One of the talking points of the Bush campaign has been that John Kerry has “very few signature achievements” from his 19 years in the senate. Now I could be mean and say that the only “signature achievements” that Bush had from his time as Governor of Texas were taking credit for a patient’s bill of rights law that he vetoed, publicly dissing the family of lynching victim James Byrd, and the highest death penalty rate in our nation’s history….but that would be wrong.
Rather than engage in mudslinging, let me point out some of the highlights of John Kerry’s career :
While the numerical comparison of bills passed makes for an easy tit-for-tat, Congress experts agree that it’s a simplistic way of measuring relative senatorial success. “I don’t think, taken by itself, that it’s a fair way to compare,” says Yale political science professor David Mayhew. “It’s easy to get your name on something if you’re the chairman of a committee.” Besides, he says, “legislating is not the only thing that they do that makes them important.” Mayhew says there are three ways for a member of Congress to distinguish himself: as a legislator, as a leader of the public discourse — think Sunday talk regulars like Jesse Helms or Joseph Biden — or as an investigator.Kerry has made his mark as the latter. As freshman senators in 1985, Kerry and Iowa Sen. Tom Harkin sent themselves on a fact-finding mission to Nicaragua to assess the dangers posed by the Sandinista government. Upon their return, Kerry began to receive tips suggesting that the Reagan administration was illegally funneling aid to the Nicaraguan Contras, the rebels struggling to overthrow the Sandinista government, and that the Contras were using supply chains established with U.S. assistance to carry on a bustling drug trade. Kerry took it upon himself to launch a probe. In the months ahead, he developed enough information to persuade more senior members of the senate Foreign Relations Committee to conduct a full-scale investigation.
In a follow-up investigation, Kerry developed information that Panamanian dictator Manuel Noriega was trafficking in drugs and sending money out of the country to the Bank of Credit & Commerce International, or BCCI. Kerry launched another investigation and developed information leading to criminal indictments and the collapse of BCCI in 1991.

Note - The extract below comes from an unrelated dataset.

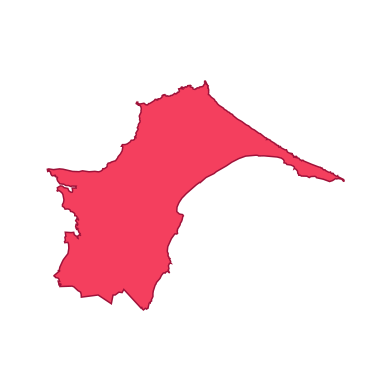 outline of Mornington Peninsula, Victoria, Australia, rotated 169°
{"feature_id": "25037944B38646980032426", "entity_name": "Mornington Peninsula", "entity_type": "district", "adm_level": 2, "iso_a3": "AUS", "parent_name": "Australia", "parent_adm1": "Victoria", "projection": "albers", "projection_center": [144.952, -38.333], "detail": "fine", "context": "isolated", "style": "filled", "palette": "rose", "viewbox_px": 384, "rotation_deg": 169, "n_neighbors": 0, "source": "geoboundaries", "source_scale": "gbopen_adm2", "svg_char_len": 6069}
<svg xmlns="http://www.w3.org/2000/svg" viewBox="0 0 384 384"><g transform="rotate(169 192 192)"><path d="M320.7,109.9L303.8,108.8L292.5,97.7L289.2,105.9L287.0,105.6L282.9,107.6L279.8,106.6L277.5,109.4L264.2,87.8L263.4,88.2L263.2,86.8L262.2,85.5L260.0,86.7L258.8,85.7L258.1,86.3L257.4,86.3L255.3,91.0L254.5,91.6L254.1,91.2L253.9,92.0L252.4,92.8L252.5,93.8L250.3,96.8L249.7,99.9L248.9,102.2L245.9,107.7L245.2,108.2L244.1,110.0L239.9,113.3L237.9,116.0L235.8,117.8L234.7,118.0L233.9,117.5L232.7,118.5L231.1,118.7L230.4,118.5L230.1,117.2L230.3,116.9L229.6,117.3L230.2,120.0L229.3,121.0L229.2,124.2L227.9,126.0L226.9,126.3L226.2,126.0L226.7,126.9L226.2,128.0L226.8,130.0L226.3,130.9L227.2,131.5L227.1,132.4L227.7,133.9L227.1,136.3L227.6,137.7L227.5,138.8L226.2,143.0L221.1,150.2L217.5,153.6L216.6,154.2L215.0,153.7L214.1,154.1L214.0,156.7L213.5,157.3L213.3,158.3L210.2,161.7L209.1,164.0L208.1,164.8L207.0,166.6L205.7,169.7L205.0,170.2L205.5,171.6L208.6,172.8L210.7,175.7L209.6,180.0L206.8,184.1L203.1,187.9L197.8,191.6L186.3,198.3L182.7,200.0L182.3,199.6L175.4,203.6L166.9,205.9L164.1,207.4L153.3,211.1L147.2,213.7L139.6,215.9L132.5,217.0L122.1,215.9L120.4,215.4L119.8,214.7L114.5,213.8L101.7,210.1L97.8,208.2L96.1,206.4L95.6,204.8L96.2,203.1L94.3,202.3L93.6,200.9L89.7,199.6L87.4,197.9L86.7,196.8L87.4,195.3L87.0,195.5L85.6,194.5L84.5,192.6L84.5,189.9L84.0,189.4L84.0,188.1L82.4,187.7L81.6,186.8L76.2,185.6L74.1,183.8L72.4,184.5L68.3,183.9L67.3,183.1L67.1,182.3L60.7,179.5L54.9,176.0L51.9,176.4L48.4,177.8L47.5,177.2L45.9,177.3L42.5,176.0L41.3,173.7L40.6,173.8L40.6,174.4L40.8,175.3L45.8,179.2L45.9,180.2L46.8,179.7L47.7,180.3L49.6,182.2L49.7,183.1L50.2,183.0L50.8,183.7L51.4,183.5L52.1,184.3L52.2,185.2L53.8,185.1L56.8,187.6L57.1,188.3L58.8,188.8L59.9,190.9L60.5,190.7L61.5,191.9L62.4,192.1L69.5,196.5L76.1,200.9L77.1,202.1L78.4,201.7L78.9,202.6L79.9,203.1L80.6,204.7L82.6,205.7L82.3,206.3L82.8,207.0L83.7,206.2L84.3,206.6L84.2,207.0L85.4,206.7L85.7,207.2L85.2,207.6L85.5,208.6L86.4,209.3L86.3,210.4L87.1,210.3L87.5,211.2L88.0,210.9L90.7,213.0L91.2,215.4L92.4,215.5L94.6,217.2L96.2,218.5L96.5,219.7L98.0,219.3L98.5,220.6L98.2,221.0L100.2,222.1L100.4,222.9L101.4,223.4L101.4,223.9L104.9,227.0L105.2,227.9L105.8,228.1L106.7,229.1L108.6,229.3L108.0,229.9L108.8,230.9L109.9,231.5L113.8,236.2L115.3,237.0L118.9,241.0L121.2,242.7L123.8,246.1L126.0,247.6L129.7,251.7L133.5,254.9L137.1,259.2L137.4,260.3L139.7,262.0L139.9,262.8L141.8,264.1L142.5,265.3L144.5,266.9L145.1,268.3L148.8,271.8L150.1,273.6L151.0,275.8L151.9,276.7L152.4,278.6L155.0,281.4L156.4,283.9L157.3,284.5L156.5,287.0L156.5,288.3L156.1,288.7L156.2,290.6L156.6,290.8L156.6,291.6L156.1,292.0L156.4,292.5L155.9,293.2L156.4,293.6L156.6,294.7L157.4,295.0L157.4,296.1L157.1,296.1L157.6,298.1L158.0,298.5L158.5,298.3L158.5,297.6L159.2,297.8L158.3,297.2L158.2,296.6L161.3,293.5L164.7,293.6L165.3,292.8L167.1,293.3L167.9,292.5L168.9,292.6L169.5,292.1L171.2,292.8L171.5,293.4L171.3,294.3L173.6,295.5L173.5,296.4L172.9,296.6L173.2,297.0L176.0,297.2L176.2,296.5L177.7,296.0L178.1,296.5L179.5,296.2L180.0,295.6L181.8,297.0L182.4,297.0L182.7,296.7L181.9,295.2L183.2,295.8L185.4,295.8L185.1,293.4L186.2,292.4L186.9,292.7L187.7,292.3L188.1,291.6L189.3,291.4L190.1,292.1L193.2,290.6L194.1,290.9L195.1,290.4L197.2,290.5L197.5,291.0L199.1,291.0L199.4,292.2L200.5,292.4L200.4,292.8L201.8,292.8L201.9,292.2L202.9,292.3L203.5,290.7L205.7,289.6L207.2,289.9L208.1,288.9L208.7,289.0L208.8,289.6L209.5,289.3L210.4,290.0L211.8,288.8L216.7,286.9L217.6,287.1L218.9,286.0L220.6,286.4L222.2,288.3L226.6,288.3L228.3,289.5L228.2,290.2L228.7,290.0L228.9,290.7L229.9,289.7L229.8,289.2L228.8,288.6L228.1,287.4L227.2,287.3L226.3,286.4L225.9,285.2L225.9,283.3L226.6,281.4L226.7,280.2L229.3,276.6L229.2,274.3L229.7,272.8L229.3,271.9L229.7,270.6L231.7,268.6L232.1,267.1L233.5,265.4L232.9,264.5L233.0,263.7L235.9,260.5L235.6,259.4L236.1,258.3L237.1,257.5L236.8,257.4L236.8,257.1L237.0,257.4L237.8,257.0L237.6,256.1L238.4,254.6L239.8,254.1L241.8,254.4L243.2,253.0L246.3,251.6L248.5,251.3L251.3,251.8L252.5,250.4L251.5,250.2L251.3,249.4L252.7,245.7L255.2,242.8L257.7,240.9L258.7,239.4L261.1,237.3L265.7,236.8L266.4,236.3L268.8,236.3L270.2,234.8L270.2,233.7L271.1,232.6L273.6,231.6L275.1,231.9L275.6,230.8L277.7,229.8L279.9,229.6L283.4,230.8L289.2,231.5L295.5,233.7L299.0,233.5L305.3,235.0L314.3,239.0L317.7,240.0L323.7,240.4L328.2,242.0L329.7,241.9L329.7,239.7L329.1,239.8L329.0,240.8L327.6,240.8L328.8,240.3L327.1,238.6L327.1,236.7L326.5,235.0L325.6,234.4L323.2,234.6L322.9,234.2L323.4,233.6L323.2,233.2L321.3,232.0L321.4,231.4L322.1,230.8L321.8,228.6L320.1,225.2L316.4,224.1L314.5,222.4L311.9,221.9L310.2,220.6L308.5,220.7L304.6,219.8L305.0,219.3L305.0,218.0L308.9,218.8L308.9,216.2L309.5,214.7L310.8,214.7L312.7,216.7L313.2,219.2L316.8,220.7L318.0,222.4L320.0,223.1L323.4,221.9L323.3,220.2L324.2,219.0L323.7,218.5L323.0,218.9L321.9,218.5L319.9,216.1L319.2,214.3L319.2,208.7L320.2,206.1L321.6,204.4L321.9,202.7L320.4,201.2L319.9,199.4L317.1,199.1L315.8,198.4L315.0,197.4L314.9,196.1L313.3,195.5L311.8,194.0L311.2,192.9L311.6,191.1L310.1,190.6L309.7,189.8L309.7,188.6L309.1,188.1L309.3,188.0L309.1,186.8L308.7,186.4L308.5,185.7L309.4,187.1L310.3,187.6L311.7,186.0L310.3,183.2L310.3,181.8L310.7,181.3L311.4,182.5L311.9,182.5L312.9,180.0L312.4,178.8L311.7,178.9L312.2,178.6L311.8,178.4L312.5,178.3L312.3,177.3L311.3,177.4L310.6,173.7L309.7,172.5L310.6,171.6L309.2,170.4L310.8,171.4L312.6,170.5L313.1,169.2L312.7,168.6L312.7,168.3L313.3,168.8L313.4,170.5L314.4,171.0L315.7,172.6L315.8,175.0L318.3,175.2L324.1,176.7L324.3,172.5L325.4,171.9L325.5,168.6L326.6,167.7L326.5,166.5L323.5,166.3L323.1,164.5L323.6,160.4L325.5,155.2L331.2,150.1L332.6,148.3L336.1,143.4L337.3,140.4L338.2,140.4L338.3,139.5L337.7,139.4L343.4,136.3L343.3,135.5L342.4,134.9L342.3,134.1L340.1,133.2L339.3,132.1L339.0,129.7L340.4,130.0L340.3,128.6L339.7,127.3L340.3,127.2L340.3,126.2L338.9,126.2L338.4,126.7L338.3,126.4L338.9,125.5L339.6,125.6L339.7,124.4L327.7,122.5L326.0,121.4L322.8,117.0L320.5,115.0L320.3,112.8L320.7,109.9Z" fill="#f43f5e" stroke="#9f1239" stroke-width="1.5"/></g></svg>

A year later, Kerry and Sen. John McCain led a senate select committee assigned to investigate whether American prisoners of war were still being held in Vietnam. After an exhaustive investigation, they reported finding no evidence that any American was still being held. Based on that finding, the two Vietnam veterans, one a Democrat, the other a Republican, worked together in an effort that would ultimately lead President Clinton to normalize relations with Vietnam in 1995.
In the American Prospect, Matthew Yglesias expands on those points a bit more :
Which is not to say that Kerry’s been doing nothing all this time. Many of those thousands of votes were important. And Kerry’s made some tough — and correct — calls on controversial issues like the Graham-Rudman deficit reduction bill, the 1993 budget deal, and the 1996 welfare reform act, all of which were controversial within his party and often unpopular in his home state.Kerry was one of a very small number of senators with the guts to vote against the appalling Defense of Marriage Act; did some solid work on investigative committees in the 1980s; expanded the writ of the previously piddling Fisheries Subcommittee he briefly chaired in 2001-02; and really was a key player in normalizing relations with Vietnam, something that doesn’t take up a lot of mind space here at home but has contributed immensely to improved living standards in Southeast Asia.
. . .
Kerry didn’t do much as a senator besides read bills other people wrote and decide how to vote on them. The president, meanwhile, doesn’t read the newspaper. Or his daily intelligence briefings. Or the reports of government commissions. Not even the executive summaries!
There’s even more about Kerry’s senate career at his Rapid Response Center.
In the end, the election shouldn’t be about what the candidate has accomplished in the past, but whether he’s got the brains, guts, and reasoning skills to make the right decisions in the future. Bush’s reluctance to keep informed about multiple sides of a debate, willingness to put his personal interests ahead of those of the American people, and history of making important decisions based on their political implications should, in a perfect world, be enough to disqualify him from the race entirely.